Photo by: Bob Peterson, licensed under the Creative Commons Attribution-Share Alike 2.0 Generic license.
Have you ever wondered what insect carves out the leaf edges on your garden plants? If the leaves look like this cut-leaf daisy, American beautyberry, or rock rose, you may have leafcutter bees in your garden.
Several native bees have made nests in my native pollinator garden this May; I spotted a sunflower bee entering her ground nest in the garden soil; and my bamboo-reed bee houses have mason bee nests plugged with mud plaster and leafcutter nests plugged with leaf plaster. These images show the laborious process that leafcutter bees go through to make nests and provide for their young.
To make her nest, a leafcutter bee performs a series of intricate steps. First, she uses her mandibles and front legs to scrape and smooth the inner surface at the back of a reed. Then, she visits many flowers to collect pollen and nectar that she brings back to her nest where she combs the pollen out of her tummy hair and mixes it with nectar. She packs the pollen and nectar into a loaf, filling an area about the length of her body, and then lays an egg on it. The pollen-nectar loaf will provide all the nutrients for one growing larva.

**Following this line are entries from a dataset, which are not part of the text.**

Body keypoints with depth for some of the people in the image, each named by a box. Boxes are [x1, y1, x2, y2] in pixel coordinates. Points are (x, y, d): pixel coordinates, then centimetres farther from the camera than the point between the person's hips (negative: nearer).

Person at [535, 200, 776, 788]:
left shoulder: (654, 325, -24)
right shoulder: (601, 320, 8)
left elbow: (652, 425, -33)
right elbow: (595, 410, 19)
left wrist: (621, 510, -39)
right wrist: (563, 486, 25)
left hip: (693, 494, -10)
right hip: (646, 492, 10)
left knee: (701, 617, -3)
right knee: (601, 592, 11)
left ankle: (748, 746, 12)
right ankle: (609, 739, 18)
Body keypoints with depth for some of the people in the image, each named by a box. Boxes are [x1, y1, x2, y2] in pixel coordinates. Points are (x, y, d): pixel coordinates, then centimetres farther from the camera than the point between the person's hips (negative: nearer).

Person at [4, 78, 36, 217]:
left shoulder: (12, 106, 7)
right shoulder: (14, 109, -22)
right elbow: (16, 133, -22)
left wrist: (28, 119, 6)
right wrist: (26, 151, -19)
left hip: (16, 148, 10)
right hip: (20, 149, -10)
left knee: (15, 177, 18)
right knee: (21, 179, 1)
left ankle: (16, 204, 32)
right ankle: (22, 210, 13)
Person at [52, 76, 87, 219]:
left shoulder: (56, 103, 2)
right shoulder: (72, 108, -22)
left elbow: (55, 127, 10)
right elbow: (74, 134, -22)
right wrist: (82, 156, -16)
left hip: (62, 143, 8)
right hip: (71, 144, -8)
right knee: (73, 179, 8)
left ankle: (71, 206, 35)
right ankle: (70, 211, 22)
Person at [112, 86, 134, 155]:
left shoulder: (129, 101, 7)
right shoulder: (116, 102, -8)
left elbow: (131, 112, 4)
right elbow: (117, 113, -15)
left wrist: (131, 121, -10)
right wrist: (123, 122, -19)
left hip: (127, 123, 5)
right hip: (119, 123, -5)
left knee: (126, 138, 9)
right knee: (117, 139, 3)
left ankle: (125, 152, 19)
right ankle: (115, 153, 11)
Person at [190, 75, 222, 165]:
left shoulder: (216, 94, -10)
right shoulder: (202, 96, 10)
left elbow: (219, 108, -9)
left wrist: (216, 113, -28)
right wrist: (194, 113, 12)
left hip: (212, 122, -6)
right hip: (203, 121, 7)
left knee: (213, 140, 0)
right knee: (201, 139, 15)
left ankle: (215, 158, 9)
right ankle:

She then plasters over the pollen pack with a coat of leaf mastic and smooths it with saliva lacquer. About the length of her body from this wall, she carves a grooved ring around the inside of the reed where she tucks small pieces of leaves. Her large mandibles make clicking sounds as she chews the leaves into a ragged sticky fringe where she tucks large leaf pieces. She arranges overlapping leaf tips to look like a camera’s shutters and work like a ‘doggy door’. Then, she repeatedly climbs through the center of her trap door to fill the second chamber with pollen.
After she has stocked enough pollen for a larva, she lays a second egg on the pollen loaf. She then reinforces her leaf-door with a scaffold of plant fibers plastered with leaf mastic. After packing pollen, laying an egg, and walling off each chamber three or four times, she finally plugs the nest with a thick mosaic of plant fibers and leaves, thus culminating her engineering feat and architectural masterpiece.